JSON is by far the easiest to reliably parse. It doesn't rely on tabs or spaces which YAML suffers from. XML is just more verbose JSON without an array object, and has some redundancy in spec which is not a good design.
Lack of comments for JSON isn't a huge issue considering you can make the keys fairly verbose. And it would be actually pretty easy to add this into the spec, and parsers would still be backwards compatible.
It's my preferred configuration file format, it fixes all the problems I have with JSON (trailing commas, comments) without turning it into a mess full of gotchas like YAML.
A theory - they don’t want a third party code in a hot path (they do care about performance in vscode), they already have a very performant parser and they don’t want to add a complexity there.
All of them are easy to parse. I personally prefer the clarity of indented YAML over the endless nesting of {} JSON brings, but all formats are easy enough to read or write.
Lack of comments in JSON is a huge problem for config files. It's not an issue if you're just exchanging data between APIs, but for config files, comments are essentials.

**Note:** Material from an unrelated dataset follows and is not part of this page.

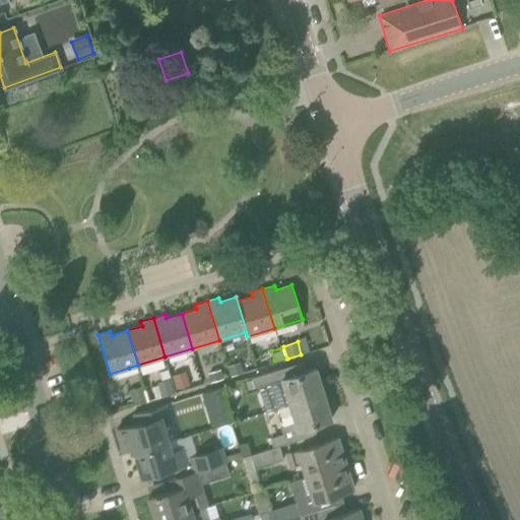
[(226,367),(230,376),(243,372),(240,363),(226,367)]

There are some JSON specs that will do comments, but they rarely specify what dialects of JSON their parser accepts. There are also workarounds that abuse the fact duplicate key handling isn't part of the spec by specifying each key twice, once with a comment and once with data as most parsers only make the second key stick; those are even worse.
You can't add backwards compatible comments to JSON, there's no space in the JSON spec to retroactively insert comments somewhere. The closest you can do is the duplicate key trick, but as the spec doesn't state which of the keys to read as a value, that trick only works with specific parser implementations.
YAML has newlines that indicate the end of a field... unless otherwise specified, which then gets into issues with line endings. Indents can also cause issues, considering a space inserted somewhere by accident can mess up your whole document. JSON and XML rely on specific tags for elements, which are much more reliable, and thus easier and faster to parse.
You can easily add comments to JSON spec, by just writing every parser going forward with the added comment parsing. It would read old JSON non commented files just fine.
Lack of comments for JSON isn't a huge issue considering you can make the keys fairly verbose. And it would be actually pretty easy to add this into the spec, and parsers would still be backwards compatible.